TASK TO CARRY OUT ▸
How many lines in the data below contain the string "down"? State that number only.

COLLECTED MATERIAL ▸
========================================

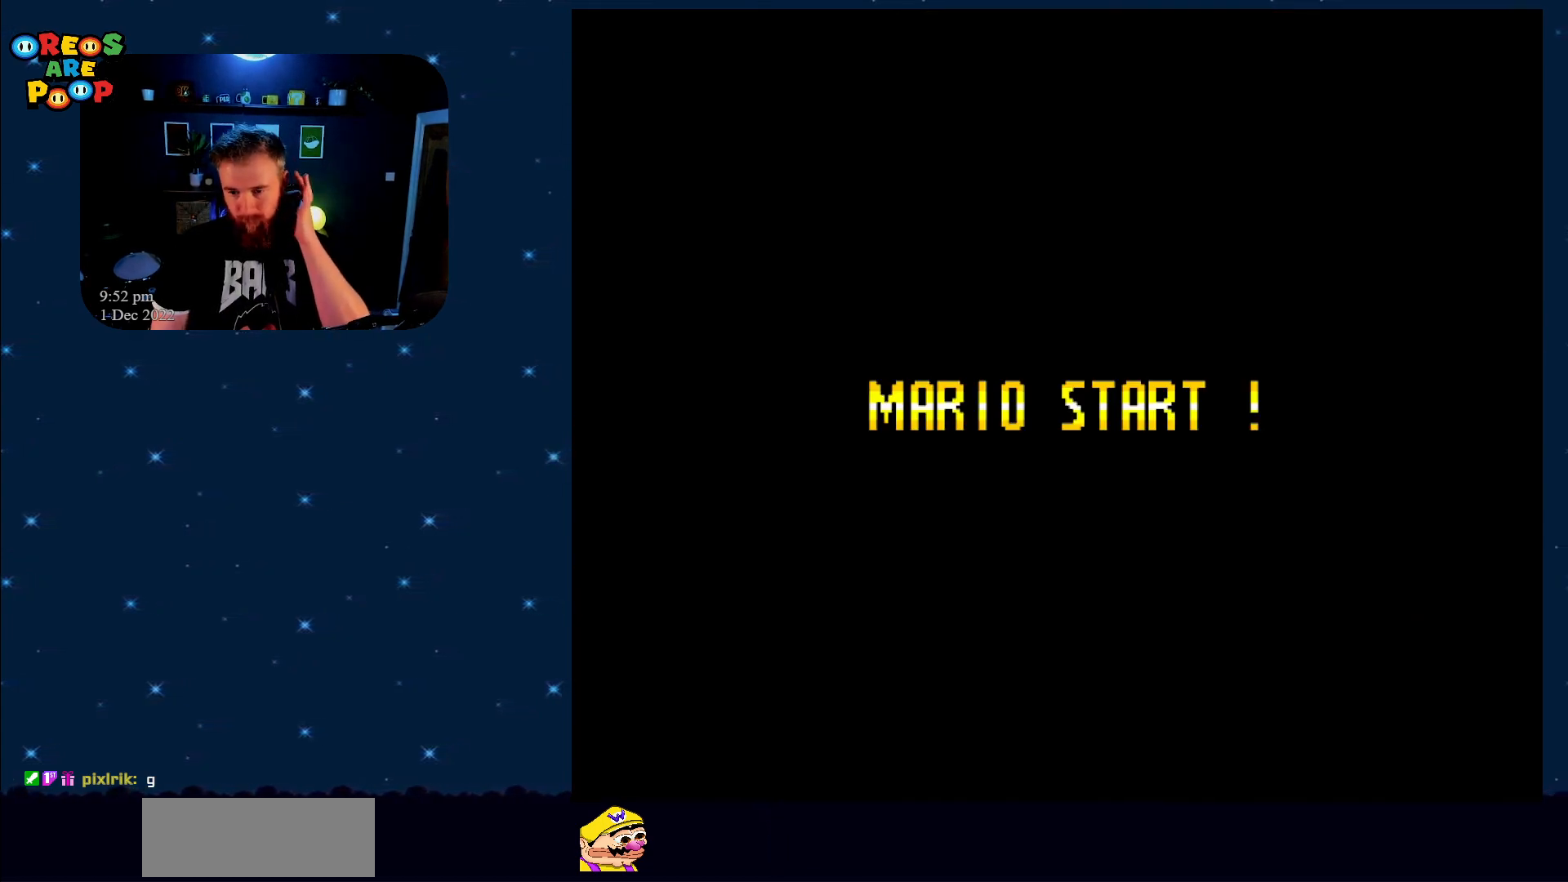
{"buttons": [], "events": []}
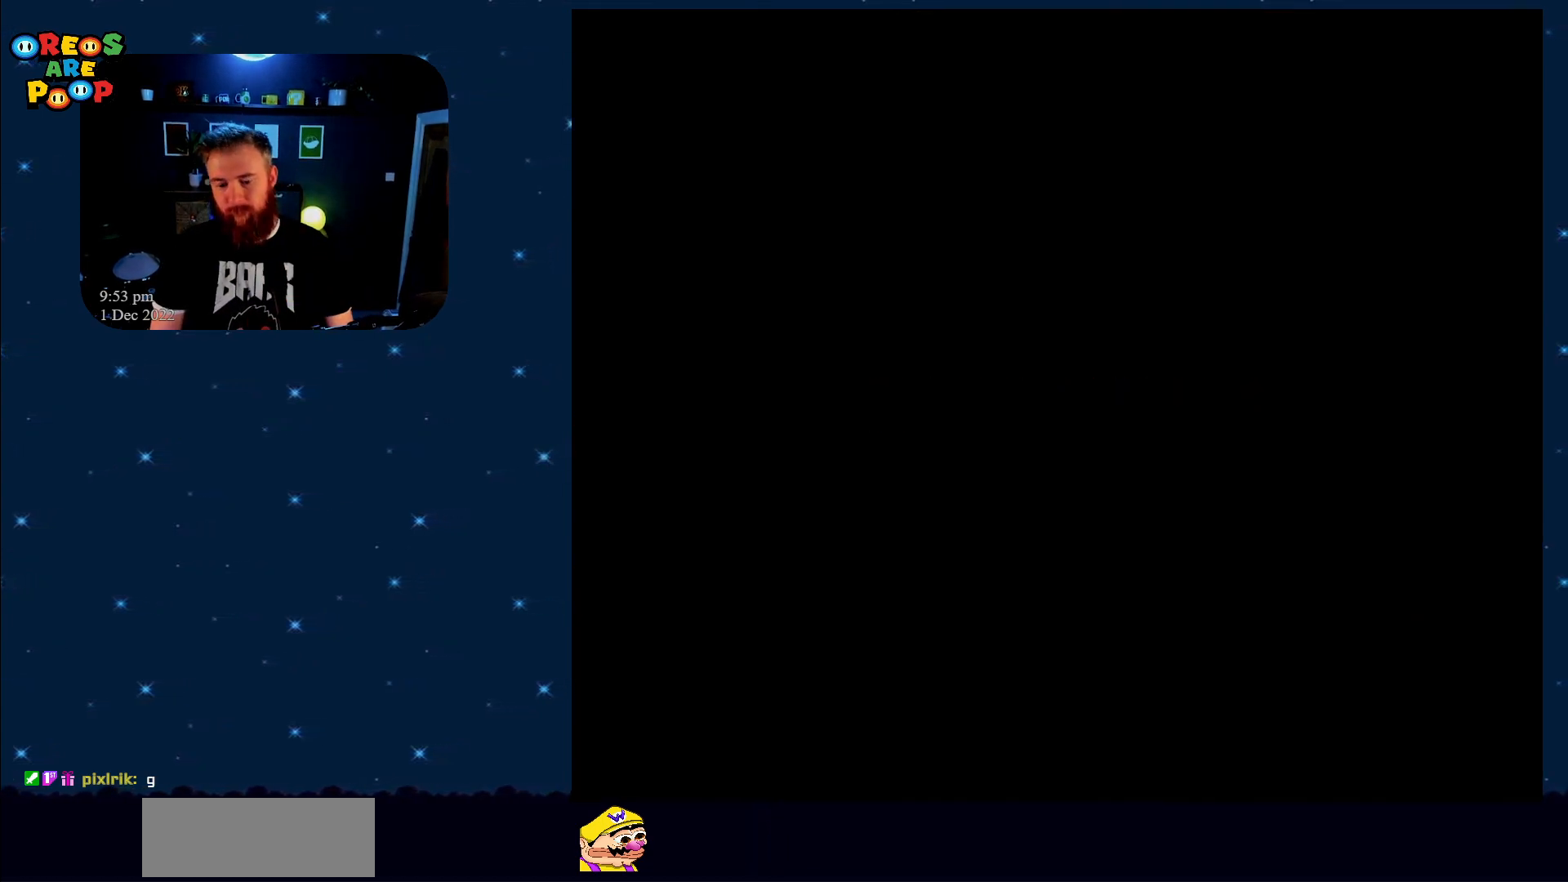
{"buttons": [], "events": []}
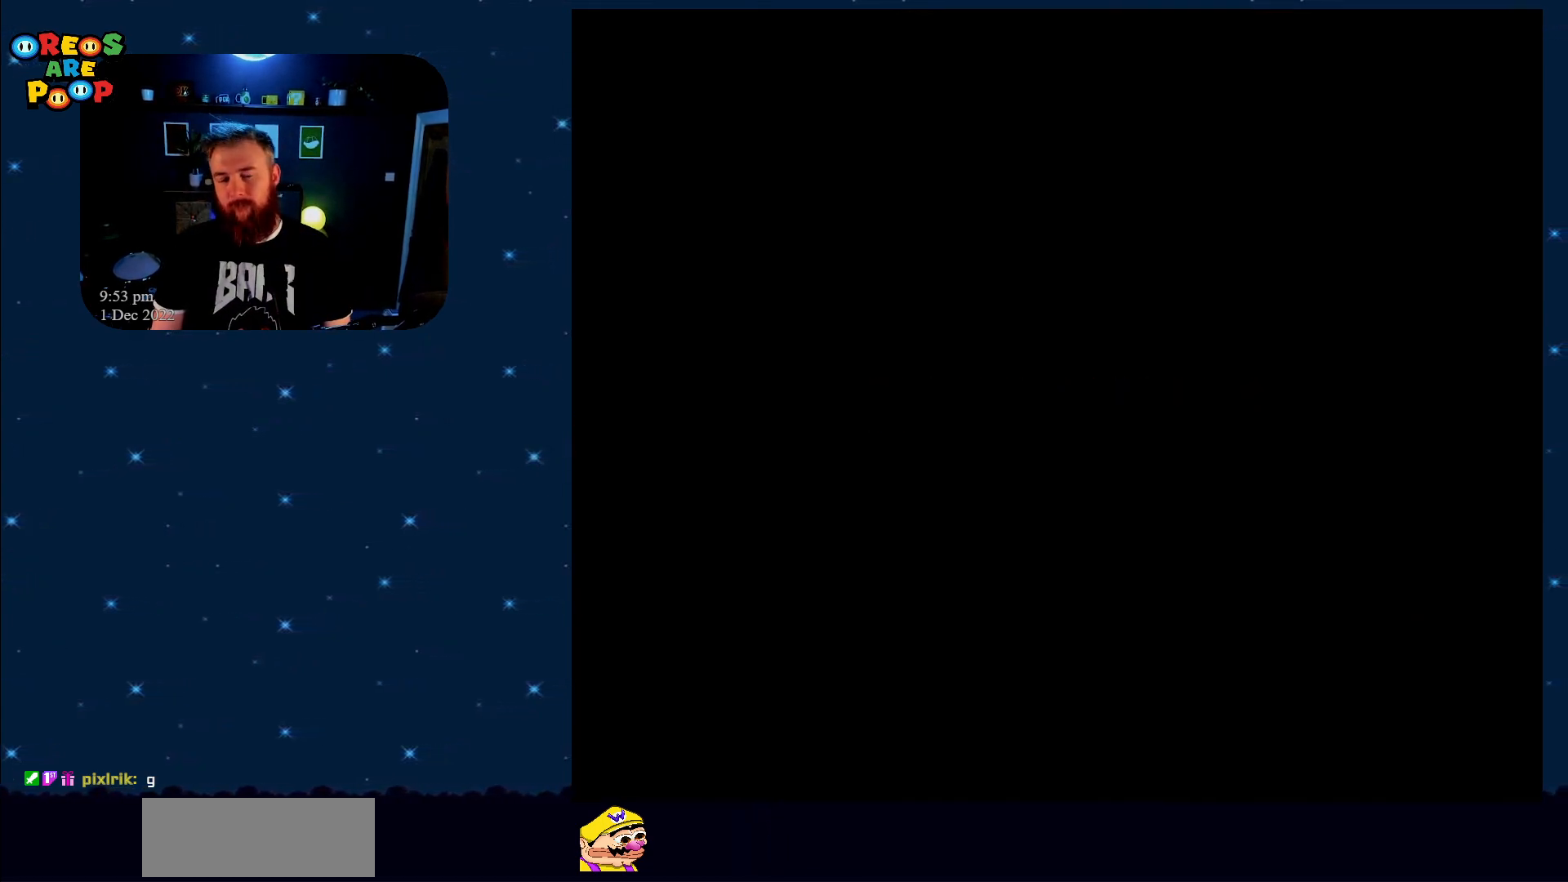
{"buttons": ["Y"], "events": [[283, "Y", "down"]]}
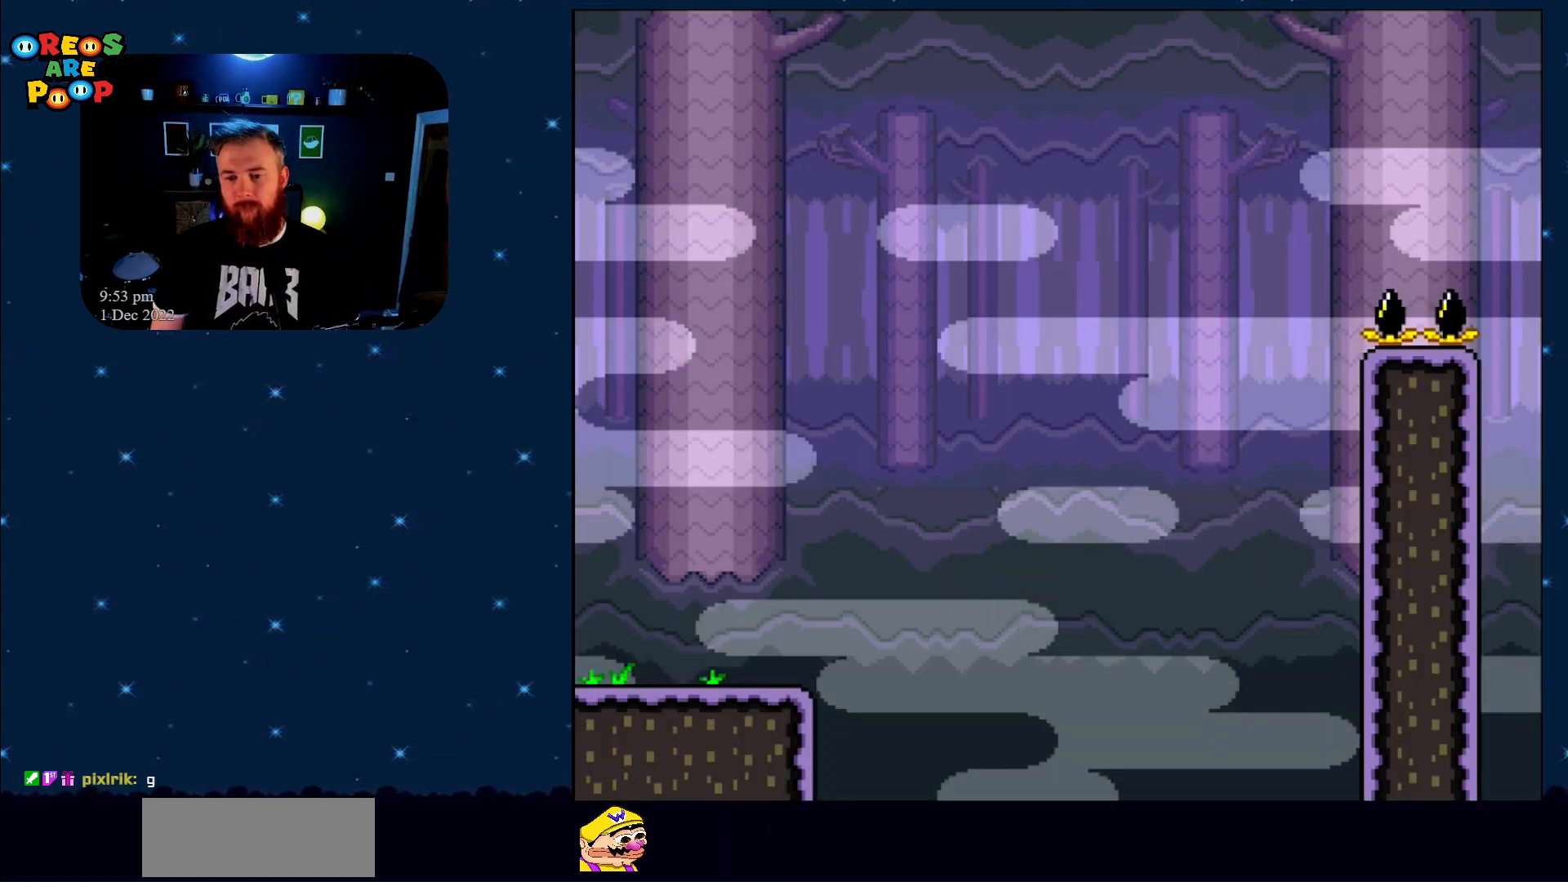
{"buttons": ["Y", "DPAD_RIGHT"], "events": [[250, "DPAD_RIGHT", "down"], [400, "Y", "up"], [467, "Y", "down"]]}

========================================

SOLUTION TO THIS TASK ▸
2